▶ **Task A**
Answer these questions about the Python closest-red query excerpt:
(i) What does each centroid keep?
(ii) How many centroid ancestors of u do query and update walk?
(iii) What does the comment say self.dist_to holds for each node u?
▶ **Task B**
Resume the Python closest-red query excerpt at the point where it stops.

Python implementation — closest-red query

Combine the centroid tree with per-centroid sorted distance lists, and you can answer "closest red node to u" with point updates. Each centroid keeps a min-heap of distances to red nodes recorded under it; query and update walk u's O(log N) centroid ancestors.

import heapq
from collections import defaultdict, deque

class ClosestRed:
    def __init__(self, tree):
        self.n = len(tree)
        self.tree = tree
        self.size = [0] * self.n
        self.deleted = [False] * self.n
        self.parent = [-1] * self.n
        # For each node u, distance to each centroid ancestor
        self.dist_to = [dict() for _ in range(self.n)]
        # For each centroid c, heap of (dist, node) for red nodes
        self.heap = defaultdict(list)
        # For each centroid c, current "alive" status of red node counts
        self.is_red = [False] * self.n
        self._decompose(0, -1)

    def _dfs_size(self, root):
        order = []
        stack = [(root, -1)]
        while stack:
            u, p = stack.pop()
            self.size[u] = 1
            order.append((u, p))
            for v in self.tree[u]:
                if v == p or self.deleted[v]: continue
                stack.append((v, u))

▶ **Recorded data**
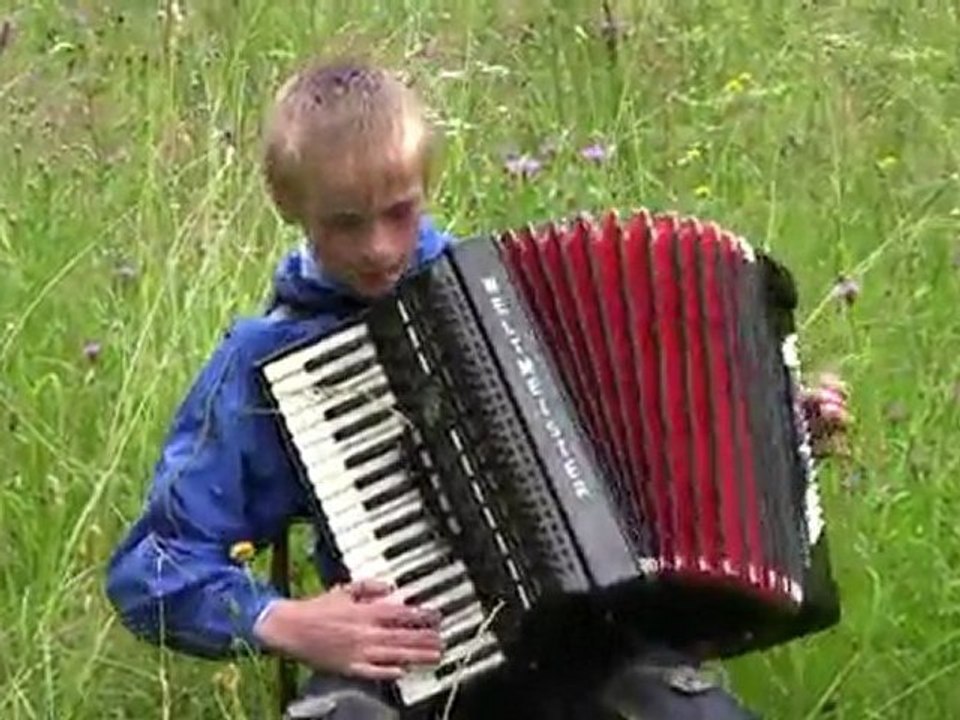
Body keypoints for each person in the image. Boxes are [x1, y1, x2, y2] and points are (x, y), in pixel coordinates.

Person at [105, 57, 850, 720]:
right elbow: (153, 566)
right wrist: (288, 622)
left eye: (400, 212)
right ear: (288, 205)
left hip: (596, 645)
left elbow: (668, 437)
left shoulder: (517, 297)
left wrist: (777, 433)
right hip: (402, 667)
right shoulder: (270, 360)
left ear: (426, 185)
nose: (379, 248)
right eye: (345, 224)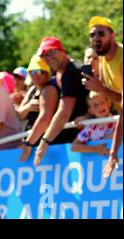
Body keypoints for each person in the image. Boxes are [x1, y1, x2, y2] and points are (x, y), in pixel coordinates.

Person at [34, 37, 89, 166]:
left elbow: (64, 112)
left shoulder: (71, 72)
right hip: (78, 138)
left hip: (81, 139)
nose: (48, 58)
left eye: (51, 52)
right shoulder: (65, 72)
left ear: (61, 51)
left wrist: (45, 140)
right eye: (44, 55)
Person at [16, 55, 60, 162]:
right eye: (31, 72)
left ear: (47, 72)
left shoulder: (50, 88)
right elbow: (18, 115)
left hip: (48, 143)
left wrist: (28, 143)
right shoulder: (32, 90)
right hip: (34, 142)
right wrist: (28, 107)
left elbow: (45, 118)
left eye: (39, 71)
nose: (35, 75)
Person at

...

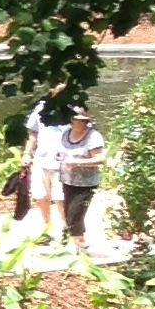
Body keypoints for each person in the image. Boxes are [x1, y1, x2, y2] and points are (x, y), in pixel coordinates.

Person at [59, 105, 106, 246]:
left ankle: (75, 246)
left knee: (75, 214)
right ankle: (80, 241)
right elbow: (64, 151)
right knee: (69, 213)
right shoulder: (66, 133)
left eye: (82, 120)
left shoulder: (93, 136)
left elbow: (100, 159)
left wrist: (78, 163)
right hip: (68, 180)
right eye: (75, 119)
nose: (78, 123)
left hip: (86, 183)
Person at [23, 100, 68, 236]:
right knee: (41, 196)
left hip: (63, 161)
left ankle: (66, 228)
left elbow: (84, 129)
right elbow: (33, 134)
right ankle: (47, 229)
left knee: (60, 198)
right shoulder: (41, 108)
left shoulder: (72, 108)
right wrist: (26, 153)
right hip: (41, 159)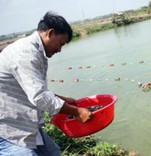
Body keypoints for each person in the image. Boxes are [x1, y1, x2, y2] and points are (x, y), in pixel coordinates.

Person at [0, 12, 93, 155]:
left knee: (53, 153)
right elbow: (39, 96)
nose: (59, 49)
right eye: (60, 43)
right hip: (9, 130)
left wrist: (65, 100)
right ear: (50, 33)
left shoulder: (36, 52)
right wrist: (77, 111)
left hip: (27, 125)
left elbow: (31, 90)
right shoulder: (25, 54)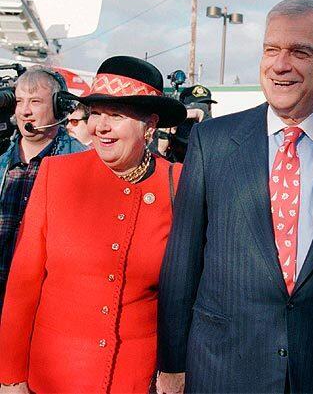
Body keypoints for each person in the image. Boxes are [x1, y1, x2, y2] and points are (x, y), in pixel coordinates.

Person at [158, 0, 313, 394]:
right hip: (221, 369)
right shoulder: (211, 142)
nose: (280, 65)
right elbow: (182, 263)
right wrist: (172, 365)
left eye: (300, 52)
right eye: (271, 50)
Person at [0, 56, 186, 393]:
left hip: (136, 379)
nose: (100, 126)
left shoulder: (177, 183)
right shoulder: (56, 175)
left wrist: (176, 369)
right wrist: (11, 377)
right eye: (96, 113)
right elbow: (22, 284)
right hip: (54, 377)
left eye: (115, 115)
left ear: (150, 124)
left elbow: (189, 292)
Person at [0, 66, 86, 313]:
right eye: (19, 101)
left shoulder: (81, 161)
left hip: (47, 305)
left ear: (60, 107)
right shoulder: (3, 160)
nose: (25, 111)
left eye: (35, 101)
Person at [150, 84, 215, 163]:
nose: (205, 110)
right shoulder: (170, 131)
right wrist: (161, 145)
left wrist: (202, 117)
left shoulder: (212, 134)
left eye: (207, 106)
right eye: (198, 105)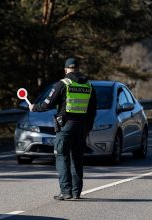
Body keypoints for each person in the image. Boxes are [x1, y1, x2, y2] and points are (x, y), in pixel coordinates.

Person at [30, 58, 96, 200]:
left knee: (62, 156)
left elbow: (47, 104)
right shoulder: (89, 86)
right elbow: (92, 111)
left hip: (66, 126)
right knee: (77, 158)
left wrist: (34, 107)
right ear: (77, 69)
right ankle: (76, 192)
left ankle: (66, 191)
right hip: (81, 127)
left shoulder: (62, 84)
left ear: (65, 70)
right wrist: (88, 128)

▶ **Exercise output A**
(i) A min-heap of distances to red nodes recorded under it.
(ii) O(log N) centroid ancestors.
(iii) The distance to each centroid ancestor.

▶ **Exercise output B**
        for u, p in reversed(order):
            if p != -1 and not self.deleted[p]:
                self.size[p] += self.size[u]

    def _find_centroid(self, root):
        self._dfs_size(root)
        total = self.size[root]
        u, p = root, -1
        while True:
            heavy = -1
            for v in self.tree[u]:
                if v == p or self.deleted[v]: continue
                if self.size[v] > total // 2: heavy = v; break
            if heavy == -1: return u
            self.size[u] = total - self.size[heavy]
            p, u = u, heavy

    def _bfs_dist(self, c):
        # Distances from centroid c to every alive node in its component
        d = {c: 0}
        q = deque([c])
        while q:
            u = q.popleft()
            for v in self.tree[u]:
                if v in d or self.deleted[v]: continue
                d[v] = d[u] + 1
                q.append(v)
        return d

    def _decompose(self, root, centroid_parent):
        c = self._find_centroid(root)
        self.parent[c] = centroid_parent
        for u, dist in self._bfs_dist(c).items():
            self.dist_to[u][c] = dist
        self.deleted[c] = True
        for v in self.tree[c]:
            if not self.deleted[v]:
                self._decompose(v, c)

    def toggle_red(self, u):
        self.is_red[u] = not self.is_red[u]
        if self.is_red[u]:
            cur = u
            while cur != -1:
                heapq.heappush(self.heap[cur], (self.dist_to[u][cur], u))
                cur = self.parent[cur]
        # (lazy deletion: heap entries are validated at query time)

    def closest_red(self, u):
        best = float('inf')
        cur = u
        while cur != -1:
            # Drop stale heap entries
            while self.heap[cur] and not self.is_red[self.heap[cur][0][1]]:
                heapq.heappop(self.heap[cur])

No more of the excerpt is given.